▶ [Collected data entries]
=== Section Start ===

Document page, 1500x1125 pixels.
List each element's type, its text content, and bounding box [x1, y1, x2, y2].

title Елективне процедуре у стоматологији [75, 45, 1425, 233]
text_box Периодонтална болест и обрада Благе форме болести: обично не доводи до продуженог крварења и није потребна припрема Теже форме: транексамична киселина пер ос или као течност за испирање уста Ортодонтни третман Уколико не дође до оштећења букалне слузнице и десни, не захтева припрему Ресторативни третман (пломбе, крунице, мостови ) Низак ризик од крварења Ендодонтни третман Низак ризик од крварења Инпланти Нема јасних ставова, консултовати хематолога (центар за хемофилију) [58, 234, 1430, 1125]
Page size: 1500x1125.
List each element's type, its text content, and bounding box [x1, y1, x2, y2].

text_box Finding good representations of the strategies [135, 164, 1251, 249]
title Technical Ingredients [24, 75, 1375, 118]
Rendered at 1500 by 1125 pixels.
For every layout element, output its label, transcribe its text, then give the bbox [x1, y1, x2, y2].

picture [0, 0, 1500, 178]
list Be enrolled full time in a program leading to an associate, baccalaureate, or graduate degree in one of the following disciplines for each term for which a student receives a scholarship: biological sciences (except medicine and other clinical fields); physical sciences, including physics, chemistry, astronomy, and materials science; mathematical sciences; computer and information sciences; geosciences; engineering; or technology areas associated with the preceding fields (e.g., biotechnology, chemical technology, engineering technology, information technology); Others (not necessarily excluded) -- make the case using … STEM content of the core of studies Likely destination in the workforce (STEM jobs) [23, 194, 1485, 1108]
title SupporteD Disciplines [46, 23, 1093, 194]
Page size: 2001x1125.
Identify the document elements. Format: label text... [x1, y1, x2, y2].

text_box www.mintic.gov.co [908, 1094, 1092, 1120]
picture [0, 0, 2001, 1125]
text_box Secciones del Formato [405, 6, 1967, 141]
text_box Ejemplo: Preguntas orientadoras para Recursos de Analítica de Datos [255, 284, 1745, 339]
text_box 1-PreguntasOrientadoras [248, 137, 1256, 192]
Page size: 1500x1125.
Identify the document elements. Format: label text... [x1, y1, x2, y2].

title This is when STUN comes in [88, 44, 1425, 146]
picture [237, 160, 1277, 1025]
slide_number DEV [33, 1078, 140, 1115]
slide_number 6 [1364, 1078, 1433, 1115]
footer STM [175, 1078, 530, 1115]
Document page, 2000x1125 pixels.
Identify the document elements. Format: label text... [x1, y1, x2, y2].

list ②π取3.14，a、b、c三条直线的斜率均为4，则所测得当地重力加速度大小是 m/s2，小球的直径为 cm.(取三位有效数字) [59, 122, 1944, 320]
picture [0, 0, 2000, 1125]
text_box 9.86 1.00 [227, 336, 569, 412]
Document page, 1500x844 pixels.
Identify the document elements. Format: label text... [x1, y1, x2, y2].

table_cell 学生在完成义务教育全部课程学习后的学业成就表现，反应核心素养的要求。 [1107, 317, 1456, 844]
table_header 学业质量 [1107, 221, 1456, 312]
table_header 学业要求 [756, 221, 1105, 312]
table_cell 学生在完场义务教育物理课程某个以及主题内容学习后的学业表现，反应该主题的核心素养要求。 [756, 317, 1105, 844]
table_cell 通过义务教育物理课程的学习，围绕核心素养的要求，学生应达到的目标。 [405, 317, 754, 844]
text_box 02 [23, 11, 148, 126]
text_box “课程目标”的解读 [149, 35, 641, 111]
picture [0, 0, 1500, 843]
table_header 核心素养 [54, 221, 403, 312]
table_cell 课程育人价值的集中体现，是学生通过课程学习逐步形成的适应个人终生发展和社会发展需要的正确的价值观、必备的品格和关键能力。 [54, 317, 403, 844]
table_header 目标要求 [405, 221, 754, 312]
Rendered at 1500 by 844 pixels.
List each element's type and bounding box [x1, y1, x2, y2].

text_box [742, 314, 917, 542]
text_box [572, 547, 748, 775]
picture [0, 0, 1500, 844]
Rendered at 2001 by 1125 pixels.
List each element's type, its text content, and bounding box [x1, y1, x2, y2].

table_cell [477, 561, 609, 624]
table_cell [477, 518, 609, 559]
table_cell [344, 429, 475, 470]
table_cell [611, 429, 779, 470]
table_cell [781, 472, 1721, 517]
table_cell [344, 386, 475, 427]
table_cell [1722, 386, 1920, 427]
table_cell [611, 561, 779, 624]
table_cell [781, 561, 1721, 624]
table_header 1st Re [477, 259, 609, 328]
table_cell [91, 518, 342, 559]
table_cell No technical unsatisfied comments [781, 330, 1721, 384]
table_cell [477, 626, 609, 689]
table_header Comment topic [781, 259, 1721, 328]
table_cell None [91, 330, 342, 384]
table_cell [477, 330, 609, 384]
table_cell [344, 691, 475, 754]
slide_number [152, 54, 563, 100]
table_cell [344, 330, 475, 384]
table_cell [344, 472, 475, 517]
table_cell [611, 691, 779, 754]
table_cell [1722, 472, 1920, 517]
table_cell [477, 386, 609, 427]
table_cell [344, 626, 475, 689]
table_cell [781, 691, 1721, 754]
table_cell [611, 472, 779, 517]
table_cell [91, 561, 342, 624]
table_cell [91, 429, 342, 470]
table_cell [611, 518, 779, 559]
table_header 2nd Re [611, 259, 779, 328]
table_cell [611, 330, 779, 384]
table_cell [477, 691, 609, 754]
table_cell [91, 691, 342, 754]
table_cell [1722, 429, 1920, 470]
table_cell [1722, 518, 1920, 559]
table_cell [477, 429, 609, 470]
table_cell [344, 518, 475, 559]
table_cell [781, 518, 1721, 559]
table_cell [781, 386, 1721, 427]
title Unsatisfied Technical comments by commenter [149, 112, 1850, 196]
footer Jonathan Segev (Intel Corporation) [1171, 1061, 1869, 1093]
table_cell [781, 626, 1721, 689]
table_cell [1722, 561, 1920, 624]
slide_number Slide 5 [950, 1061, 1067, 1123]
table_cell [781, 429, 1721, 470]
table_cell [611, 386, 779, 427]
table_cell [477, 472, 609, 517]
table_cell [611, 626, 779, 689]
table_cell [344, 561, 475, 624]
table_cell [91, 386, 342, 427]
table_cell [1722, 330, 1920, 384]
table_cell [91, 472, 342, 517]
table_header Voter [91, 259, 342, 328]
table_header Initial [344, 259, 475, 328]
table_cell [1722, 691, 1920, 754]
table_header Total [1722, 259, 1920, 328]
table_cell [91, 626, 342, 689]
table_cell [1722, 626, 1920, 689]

=== Section End ===

▶ [Required action]
Each record is to be repeated exactly.

▶ [Your response]
Document page, 1500x1125 pixels.
List each element's type, its text content, and bounding box [x1, y1, x2, y2].

title Елективне процедуре у стоматологији [75, 45, 1425, 233]
text_box Периодонтална болест и обрада Благе форме болести: обично не доводи до продуженог крварења и није потребна припрема Теже форме: транексамична киселина пер ос или као течност за испирање уста Ортодонтни третман Уколико не дође до оштећења букалне слузнице и десни, не захтева припрему Ресторативни третман (пломбе, крунице, мостови ) Низак ризик од крварења Ендодонтни третман Низак ризик од крварења Инпланти Нема јасних ставова, консултовати хематолога (центар за хемофилију) [58, 234, 1430, 1125]
Page size: 1500x1125.
List each element's type, its text content, and bounding box [x1, y1, x2, y2].

text_box Finding good representations of the strategies [135, 164, 1251, 249]
title Technical Ingredients [24, 75, 1375, 118]
Rendered at 1500 by 1125 pixels.
For every layout element, output its label, transcribe its text, then give the bbox [x1, y1, x2, y2].

picture [0, 0, 1500, 178]
list Be enrolled full time in a program leading to an associate, baccalaureate, or graduate degree in one of the following disciplines for each term for which a student receives a scholarship: biological sciences (except medicine and other clinical fields); physical sciences, including physics, chemistry, astronomy, and materials science; mathematical sciences; computer and information sciences; geosciences; engineering; or technology areas associated with the preceding fields (e.g., biotechnology, chemical technology, engineering technology, information technology); Others (not necessarily excluded) -- make the case using … STEM content of the core of studies Likely destination in the workforce (STEM jobs) [23, 194, 1485, 1108]
title SupporteD Disciplines [46, 23, 1093, 194]
Page size: 2001x1125.
Identify the document elements. Format: label text... [x1, y1, x2, y2].

text_box www.mintic.gov.co [908, 1094, 1092, 1120]
picture [0, 0, 2001, 1125]
text_box Secciones del Formato [405, 6, 1967, 141]
text_box Ejemplo: Preguntas orientadoras para Recursos de Analítica de Datos [255, 284, 1745, 339]
text_box 1-PreguntasOrientadoras [248, 137, 1256, 192]
Page size: 1500x1125.
Identify the document elements. Format: label text... [x1, y1, x2, y2].

title This is when STUN comes in [88, 44, 1425, 146]
picture [237, 160, 1277, 1025]
slide_number DEV [33, 1078, 140, 1115]
slide_number 6 [1364, 1078, 1433, 1115]
footer STM [175, 1078, 530, 1115]
Document page, 2000x1125 pixels.
Identify the document elements. Format: label text... [x1, y1, x2, y2].

list ②π取3.14，a、b、c三条直线的斜率均为4，则所测得当地重力加速度大小是 m/s2，小球的直径为 cm.(取三位有效数字) [59, 122, 1944, 320]
picture [0, 0, 2000, 1125]
text_box 9.86 1.00 [227, 336, 569, 412]
Document page, 1500x844 pixels.
Identify the document elements. Format: label text... [x1, y1, x2, y2].

table_cell 学生在完成义务教育全部课程学习后的学业成就表现，反应核心素养的要求。 [1107, 317, 1456, 844]
table_header 学业质量 [1107, 221, 1456, 312]
table_header 学业要求 [756, 221, 1105, 312]
table_cell 学生在完场义务教育物理课程某个以及主题内容学习后的学业表现，反应该主题的核心素养要求。 [756, 317, 1105, 844]
table_cell 通过义务教育物理课程的学习，围绕核心素养的要求，学生应达到的目标。 [405, 317, 754, 844]
text_box 02 [23, 11, 148, 126]
text_box “课程目标”的解读 [149, 35, 641, 111]
picture [0, 0, 1500, 843]
table_header 核心素养 [54, 221, 403, 312]
table_cell 课程育人价值的集中体现，是学生通过课程学习逐步形成的适应个人终生发展和社会发展需要的正确的价值观、必备的品格和关键能力。 [54, 317, 403, 844]
table_header 目标要求 [405, 221, 754, 312]
Rendered at 1500 by 844 pixels.
List each element's type and bounding box [x1, y1, x2, y2].

text_box [742, 314, 917, 542]
text_box [572, 547, 748, 775]
picture [0, 0, 1500, 844]
Rendered at 2001 by 1125 pixels.
List each element's type, its text content, and bounding box [x1, y1, x2, y2].

table_cell [477, 561, 609, 624]
table_cell [477, 518, 609, 559]
table_cell [344, 429, 475, 470]
table_cell [611, 429, 779, 470]
table_cell [781, 472, 1721, 517]
table_cell [344, 386, 475, 427]
table_cell [1722, 386, 1920, 427]
table_cell [611, 561, 779, 624]
table_cell [781, 561, 1721, 624]
table_header 1st Re [477, 259, 609, 328]
table_cell [91, 518, 342, 559]
table_cell No technical unsatisfied comments [781, 330, 1721, 384]
table_cell [477, 626, 609, 689]
table_header Comment topic [781, 259, 1721, 328]
table_cell None [91, 330, 342, 384]
table_cell [477, 330, 609, 384]
table_cell [344, 691, 475, 754]
slide_number [152, 54, 563, 100]
table_cell [344, 330, 475, 384]
table_cell [344, 472, 475, 517]
table_cell [611, 691, 779, 754]
table_cell [1722, 472, 1920, 517]
table_cell [477, 386, 609, 427]
table_cell [344, 626, 475, 689]
table_cell [781, 691, 1721, 754]
table_cell [611, 472, 779, 517]
table_cell [91, 561, 342, 624]
table_cell [91, 429, 342, 470]
table_cell [611, 518, 779, 559]
table_header 2nd Re [611, 259, 779, 328]
table_cell [611, 330, 779, 384]
table_cell [477, 691, 609, 754]
table_cell [91, 691, 342, 754]
table_cell [1722, 429, 1920, 470]
table_cell [1722, 518, 1920, 559]
table_cell [477, 429, 609, 470]
table_cell [344, 518, 475, 559]
table_cell [781, 518, 1721, 559]
table_cell [781, 386, 1721, 427]
title Unsatisfied Technical comments by commenter [149, 112, 1850, 196]
footer Jonathan Segev (Intel Corporation) [1171, 1061, 1869, 1093]
table_cell [781, 626, 1721, 689]
table_cell [1722, 561, 1920, 624]
slide_number Slide 5 [950, 1061, 1067, 1123]
table_cell [781, 429, 1721, 470]
table_cell [611, 386, 779, 427]
table_cell [477, 472, 609, 517]
table_cell [611, 626, 779, 689]
table_cell [344, 561, 475, 624]
table_cell [91, 386, 342, 427]
table_cell [1722, 330, 1920, 384]
table_cell [91, 472, 342, 517]
table_header Voter [91, 259, 342, 328]
table_header Initial [344, 259, 475, 328]
table_cell [1722, 691, 1920, 754]
table_header Total [1722, 259, 1920, 328]
table_cell [91, 626, 342, 689]
table_cell [1722, 626, 1920, 689]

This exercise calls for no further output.